Exercise aim:
Count the lines in the records that contain the word "building". Reply with the number only.

[START Provided data]

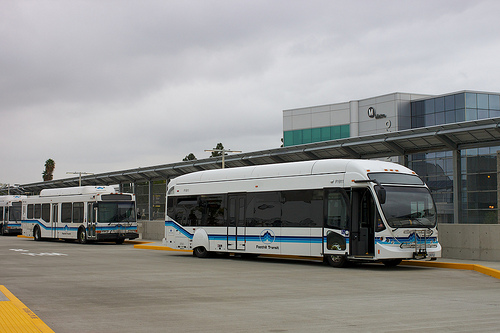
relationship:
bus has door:
[174, 149, 411, 260] [343, 190, 381, 264]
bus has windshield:
[174, 149, 411, 260] [376, 185, 431, 236]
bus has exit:
[174, 149, 411, 260] [224, 192, 244, 255]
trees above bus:
[178, 135, 226, 163] [174, 149, 411, 260]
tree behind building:
[40, 157, 58, 178] [286, 91, 491, 147]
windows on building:
[415, 87, 500, 138] [286, 91, 491, 147]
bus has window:
[174, 149, 411, 260] [376, 185, 431, 236]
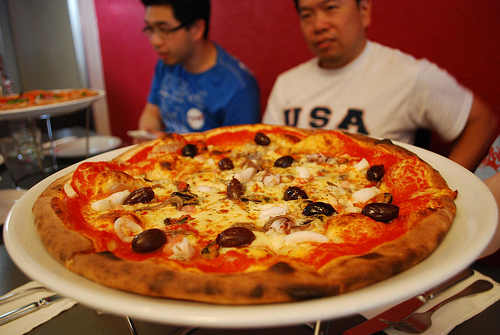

[END Provided data]

Exercise result:
2